§ **TASK 1**
Copy the part of the passage on U.S. interest in Iran that opens with the words containing "Even so, it" and closes with "of the Caucasus.".
§ **TASK 2**
Rewrite the paragraph of the passage on U.S. interest in Iran that begins "The problem for American war planners" more briefly, keeping its main facts.
§ **TASK 3**
Continue the passage on U.S. interest in Iran from the point where it stops.

Most of its oil fields are situated in huge onshore fields in the
southwestern Khuzestan region close to Iraq and the Persian Gulf.
Even so, it would be naïve to believe that the American interest
in Iran is solely about its oil.
Michael
Klare of Hampshire College, a specialist on resource conflict, told
Ritt Goldstein, an American political journalist in Sweden, that
"It’s all about power" and "the oil of the Persian
Gulf is the most important geopolitical focus of power in the world,"
which he defined as the ability to "have the veto power over
the allocation of Persian Gulf oil." John Pike of Global Security,
a Washington-area think-tank concurred: "It’s only incidentally
about control of oil, it’s about control of everything…power."
It’s no mystery, then, that U.S. military forces have encircled
the Persian Gulf, and are stationed throughout Central Asia and
parts of the Caucasus.
The
problem for American war planners is that they are trapped. Any
air or land attack will meet fierce Iranian resistance (and renewed
and even larger massive antiwar demonstrations in this country asking,
no demanding, that no more GIs die in fulfillment of Bush and Cheney’s
shallow and vacuous policies), stoked by an ancient sense of nationalism,
not to mention President Bush’s designation of them as part of the
"Axis of Evil." There are also historical memories of
the U.S.-British role in ousting the democratically elected Mohammed
Mossadegh in 1953 and replacing him with the authoritarian Shah.
Kaveh
L. Afrasiabi, who teaches Political Science at Tehran University
and whose book After Khomeini, was published in the U.S.
by Westview Press, claims Iranian advocates of building nuclear
weapons are a "minority’ and in general, "there is an
elite consensus" opposed to them.
Still, he warns that any attack on Iran will not be easy. The Iranian
military, he wrote in the Asia Times, have taken the lessons
of the 2003 Iraq War to heart along with Iran’s savage eight-year
with Iraq in the eighties (when the U.S. supported Saddam). "Suicide
attack" centers, he claims, have recruited more than 25,000
volunteers. There will be missile counterattacks wherever US forces
are stationed including against any countries allying themselves
with the invaders. Iran also relies heavily on fairly accurate long-range
missiles such as Shahab-3 and Fateh-110, which can "hit targets
in Tel Aviv," as Kemal Kharrazi, Iran’s foreign minister, has
warned.

§ **PROVIDED RECORDS**
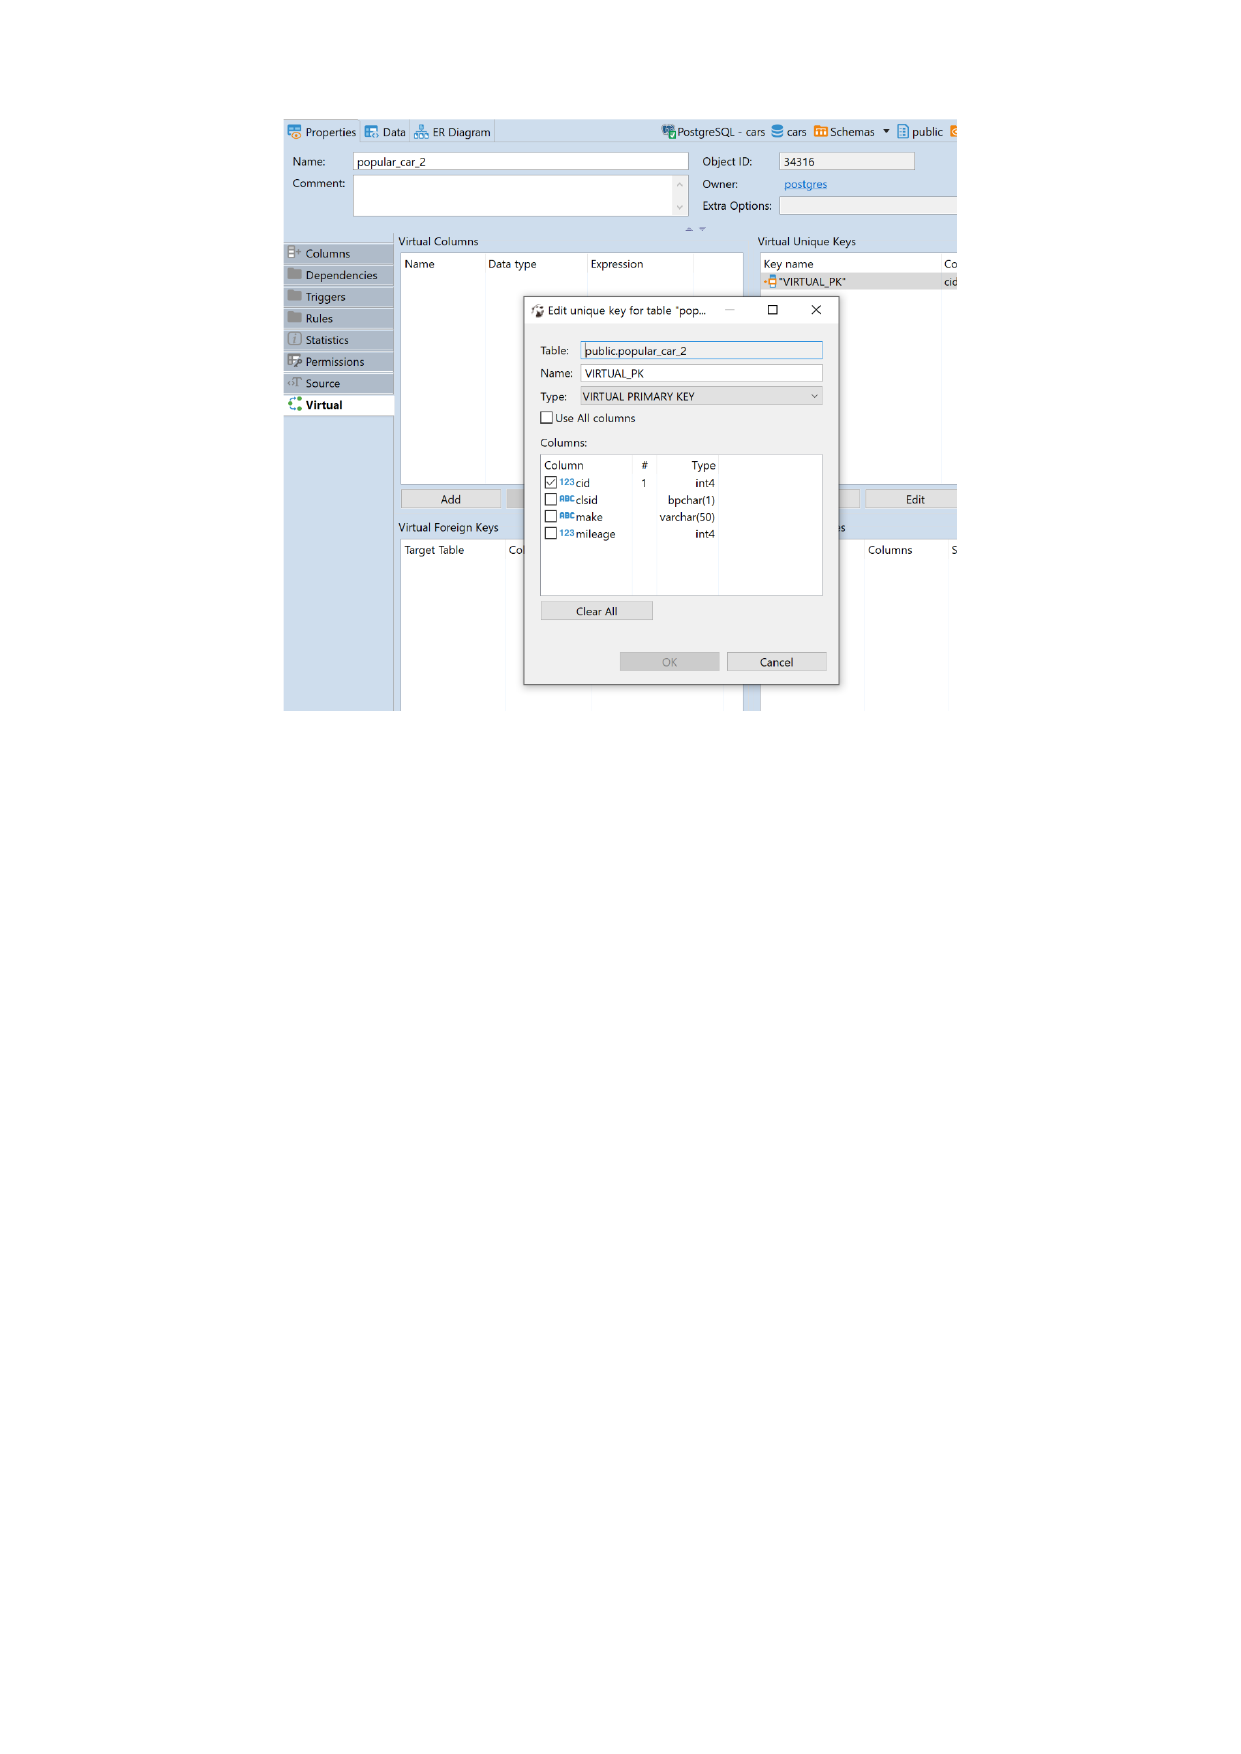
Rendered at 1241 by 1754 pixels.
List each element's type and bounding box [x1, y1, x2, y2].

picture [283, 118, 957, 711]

---

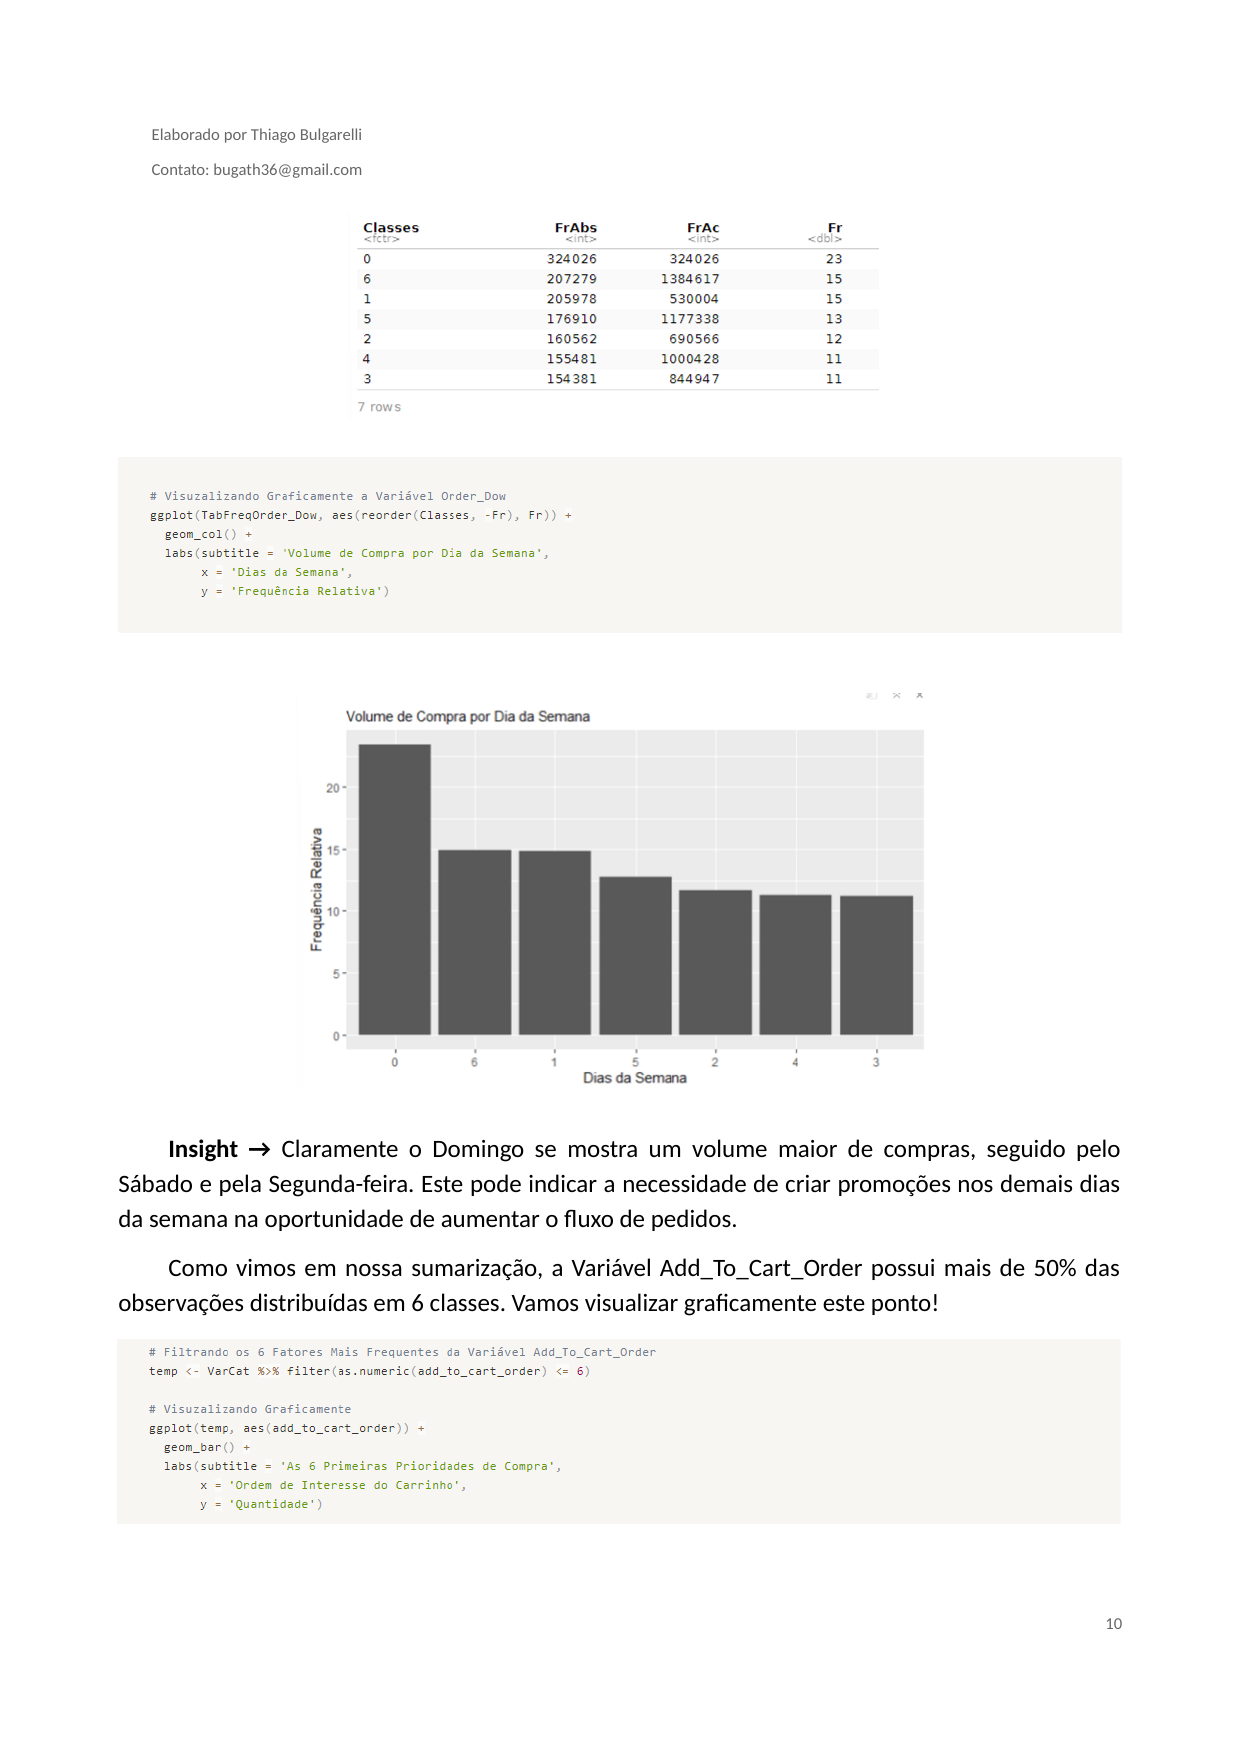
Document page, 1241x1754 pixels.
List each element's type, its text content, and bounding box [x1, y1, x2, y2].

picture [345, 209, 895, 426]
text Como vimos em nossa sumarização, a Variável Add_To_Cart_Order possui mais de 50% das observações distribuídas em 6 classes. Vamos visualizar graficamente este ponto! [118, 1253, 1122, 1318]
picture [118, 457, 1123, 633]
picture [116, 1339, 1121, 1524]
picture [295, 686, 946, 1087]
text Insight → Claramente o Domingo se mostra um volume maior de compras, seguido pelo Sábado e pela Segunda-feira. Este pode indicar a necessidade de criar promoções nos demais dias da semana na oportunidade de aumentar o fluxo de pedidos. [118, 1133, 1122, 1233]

§ **FINAL RESULT 1**
Even so, it would be naïve to believe that the American interest
in Iran is solely about its oil.
Michael
Klare of Hampshire College, a specialist on resource conflict, told
Ritt Goldstein, an American political journalist in Sweden, that
"It’s all about power" and "the oil of the Persian
Gulf is the most important geopolitical focus of power in the world,"
which he defined as the ability to "have the veto power over
the allocation of Persian Gulf oil." John Pike of Global Security,
a Washington-area think-tank concurred: "It’s only incidentally
about control of oil, it’s about control of everything…power."
It’s no mystery, then, that U.S. military forces have encircled
the Persian Gulf, and are stationed throughout Central Asia and
parts of the Caucasus.

§ **FINAL RESULT 2**
American war planners are trapped. Any air or land attack would meet fierce Iranian resistance and would set off even larger antiwar demonstrations in the U.S. demanding that no more GIs die for Bush and Cheney's policies. That resistance would be stoked by ancient nationalism and by President Bush's naming of Iran as part of the "Axis of Evil." Iranians also remember the U.S.-British role in ousting the democratically elected Mohammed Mossadegh in 1953 and replacing him with the authoritarian Shah.

§ **FINAL RESULT 3**
Then
why not let Israel attack, as it did at Osirak in Iraq in 1981,
when it blasted Saddam’s nuclear reactor? But the situation is far
more complex now because the Iranians have widely scattered their
missile sites, including to heavily populated areas. They also now
claim they have the ability to retaliate.
If
George Bush chooses to go to war again, reluctant and uninspired
draftees may be called on to replace the Iraq War’s depleted and
exhausted ranks, swelling the casualty lists once again, something
which barely registers with cloistered Washington-based hawks itching
to dominate the Persian Gulf region. It will surely produce a series
of revolts on campuses as well as in suburbia and even in elite
neoconservative homes that are not eager to send their own young
to war.
Americans,
who accepted the false WMD arguments for invading Iraq, would do
well to heed the words of Gary Sick, who served as the Iran specialist
on Jimmy Carter’s National Security Council, when he told the Middle
East Report’s editor: "If you like Iraq, you’re going to
love Iran."
January
31, 2005
Murray
Polner [send
him mail] wrote
No
Victory Parades: The Return of the Vietnam Veteran and co-authored
Disarmed
and Dangerous, a dual biography of Daniel and Philip Berrigan.
This essay originally appeared on the History
News Network.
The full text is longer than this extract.